Local bus drivers say assaults are a concern

There are 1100 operators who drive for Capital Metro. A Fox 7 investigation revealed, many of them don't feel safe. In early April, 2 passengers were kicked off a Cap Metro bus for having an altercation. Austin police say when they got off, one of them pulled out a knife and stabbed the other one.

"We are E.M.S, we're the lawyers, we're the doctors, we're the bartenders, we're the psychiatrists, because people interact with us everyday on those units," says former Capital Metro driver Alicia Moore. She spent almost 2 decades driving a local bus.

"It was something I always wanted to do," she says. Until she was assaulted. Moore says a passenger refused to get out of the driver's seat. And then took his anger out on her, "I was knocked unconscious."

She says a fellow driver called 911, and a Capital Metro supervisor. "It took them a long time to respond, it took the supervisor, I don't know how long to get there but A.P.D. got there before the supervisor did."

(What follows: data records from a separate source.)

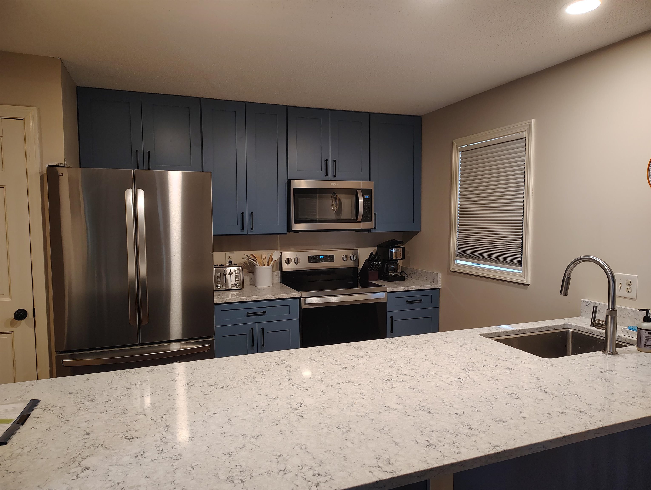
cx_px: 326
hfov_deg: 71.5
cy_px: 245
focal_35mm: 24
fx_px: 452
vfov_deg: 56.9
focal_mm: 5.56
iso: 841
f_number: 1.8
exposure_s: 1/60
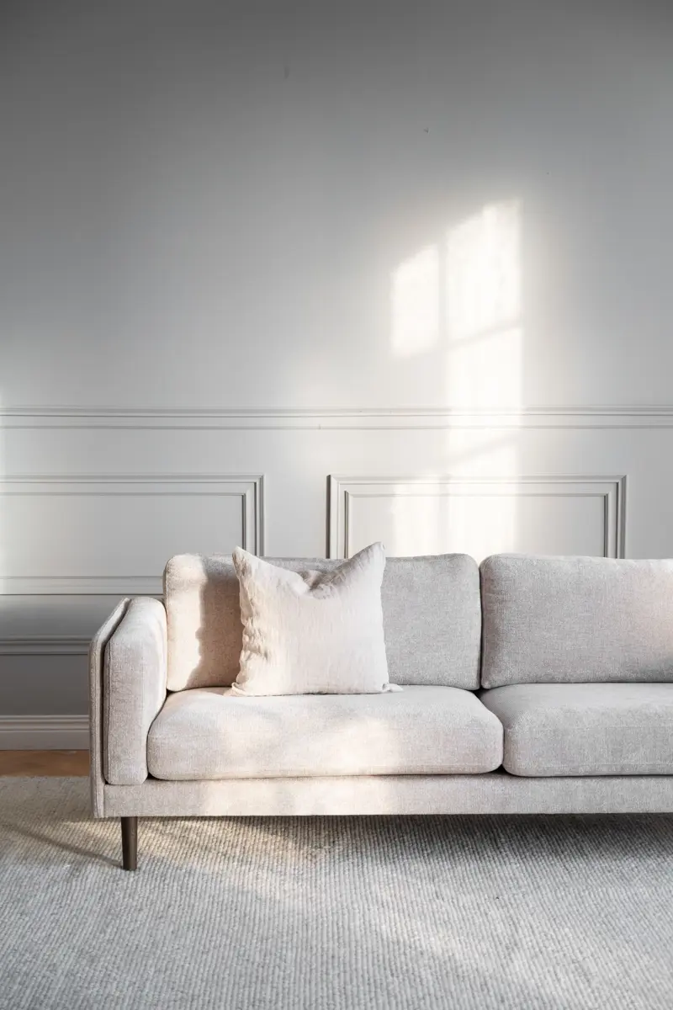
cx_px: 336
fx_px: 1626
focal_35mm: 58
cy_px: 505
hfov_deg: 23.4
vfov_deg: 34.5
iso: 500
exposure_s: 1/125
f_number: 4
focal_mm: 58
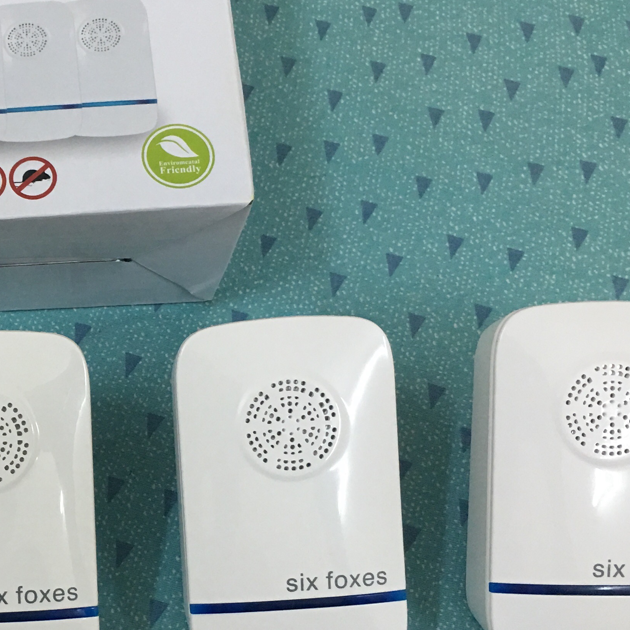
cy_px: 400
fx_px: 1297
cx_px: 22
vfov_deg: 27.2
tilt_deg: -65.2
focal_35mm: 63
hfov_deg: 26.1
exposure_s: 1/17
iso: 64
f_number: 2.2
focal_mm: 4.15
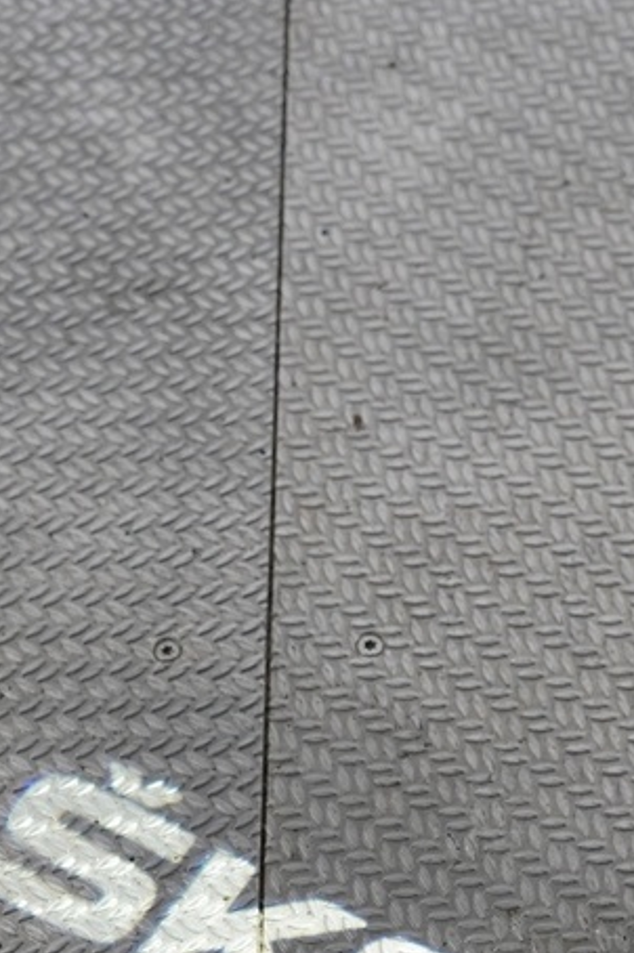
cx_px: 441
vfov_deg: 19.7
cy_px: 978
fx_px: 2645
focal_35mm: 100
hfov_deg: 13.6
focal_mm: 28
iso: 1000
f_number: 4
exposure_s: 1/60
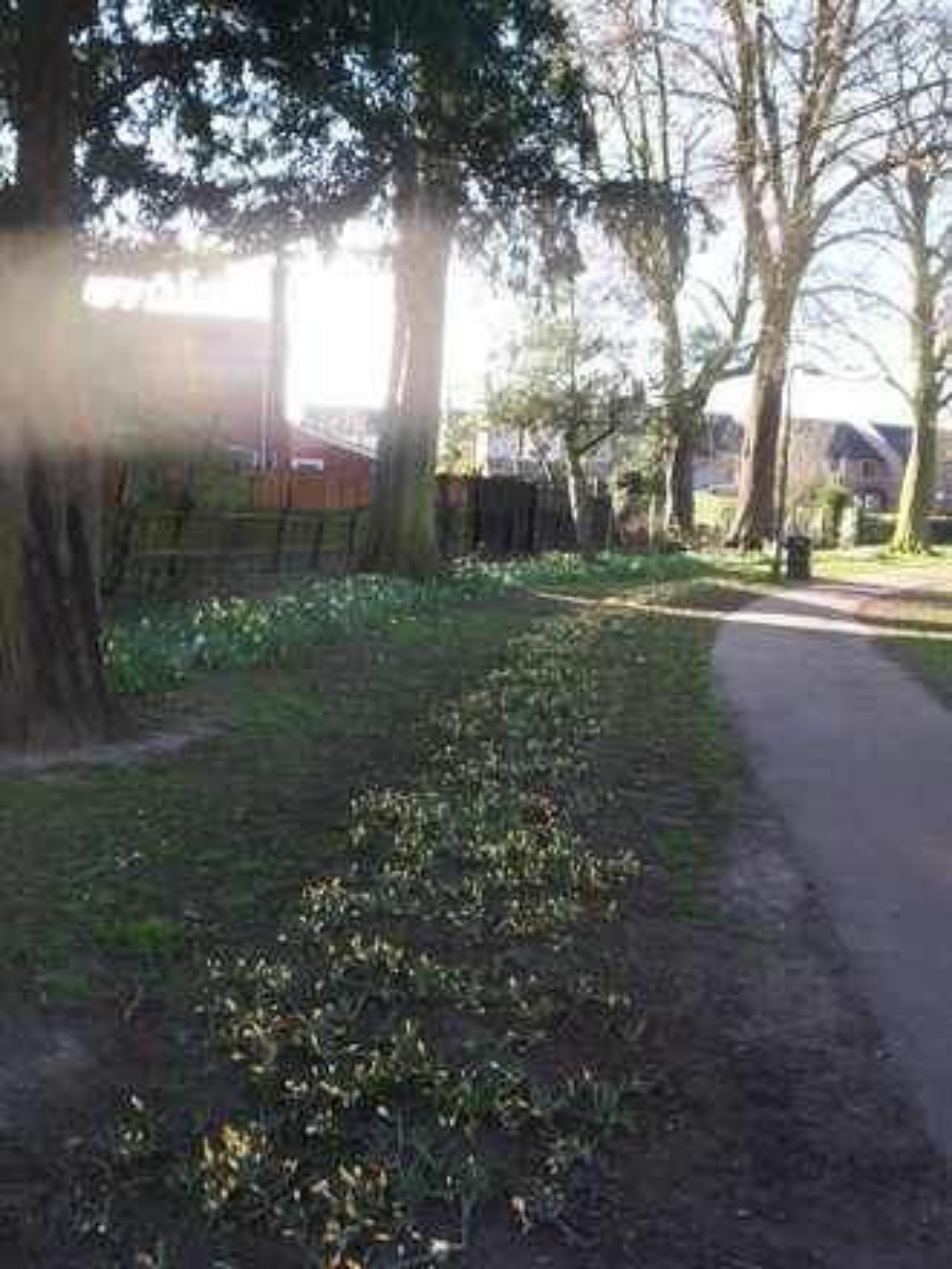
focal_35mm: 36
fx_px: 1320
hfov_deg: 39.7
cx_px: 476
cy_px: 634
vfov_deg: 51.4
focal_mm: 5.9
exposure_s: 1/68.5
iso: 100
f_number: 4.5
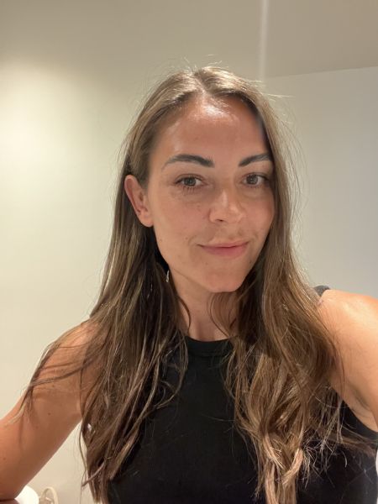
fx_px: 437
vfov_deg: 60.0
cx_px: 189
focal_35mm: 30
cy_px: 252
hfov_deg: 46.8
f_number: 2.2
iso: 640
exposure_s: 1/25
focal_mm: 2.71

That was her last day working for the company she had given half her life to, she says, wiping away tears, "I'm sorry, it hurts because, I know a lot of operators, they know me and I know it's still happening and there's no recourse for it."

The head of the local operator's union, A.T.U., Jay Wyatt says the drivers aren't allowed to get out of their seats, adding, "so people can walk up to them, and push them, and hit then. Spit on them. All kind of stuff. They're virtually defenseless, you can't do anything about it."

That's how a current driver says he felt one hot summer day in June 2015. He asked to remain anonymous. But tells Fox 7, he refused to move the bus after a passenger wouldn't pay. "I picked up the radio to call radio control, to call for some assistance."

He says after waiting for nearly a half hour, the man, "hit me in the right eye, and there were bruises and cuts, inside my right eye, my eye was running water, and I couldn't hardly see. I had to take off from work for a week."

He's back behind the wheel now, driving a different route, but he says he doesn't feel safe. "it constantly crosses my mind."

"It is unfortunate when assaults happen," says Capital Metro's Dottie Watkins, adding, "Capital metro does everything that we think is reasonably possible. If funds were unlimited, we would absolutely put a police officer on a bus but we just don't have the resources."

Capital Metro also says that putting in bullet proof shields or cages isn't an option, because the hot summer months in Texas would create a "hot box" for the drivers.

And they add. assaults are rare, 8 in 2014. 6 in 2015. They say that's 1 out of every 5-million trips.

Drivers and Union reps say not all assaults are reported. Technically, drivers don't work for Capital Metro. So Fox 7 reached out to Travis transit, who employs the largest number, 740. They wouldn't speak with us on camera or give us a statement. Instead referring us to Capital Metro.

"The only way we find out about the person being assaulted is if the employee themselves call us," says Wyatt. And in emails sent to Travis Transit's parent company, Mcdonald Transit, Wyatt asked the company to be more pro-active in ensuring driver's safety. "They said they don't own the company, the property, the buses, taking a lackadaisical approach," he says of their response.

"All they want is the wheels turning everyday, when the wheels turning they are satisfied," the anonymous driver says.

And now guns are being added to the mix. According to Cap Metro, and the law, passengers with a license to carry can do so on the buses. "The policy prohibits their employees or any of the employees of our service providers for carrying guns on duty," Watkins says.

"We can't question it, something is going to happen," says Moore, "and if it takes something to happen, someone gets killed, I don't know what to say to that operator's family."

Capital Metro says starting this month they are rolling out a new set of buses. The 46 new ones being added to the fleet will replace the "oldest ones on the line", the UT Shuttle buses. They say each one costs roughly $465,000. Some of the new features include, cameras that drivers can watch in real time, so, they can see what's going on in the back of the bus. They're also equipped with extra mirrors, and, a sensor that's triggered when there's a quick turn. There's also new technology that will help alert bus drivers if there's an object in their blind spot.

They say the new buses will improve safety for both drivers and their passengers. The rest of the U.T. shuttle buses are scheduled to be rotated in, in early 2017. That's when they say they will also start to replace local buses. The last of the local buses, they say, are expected to be replaced at the end of 2017.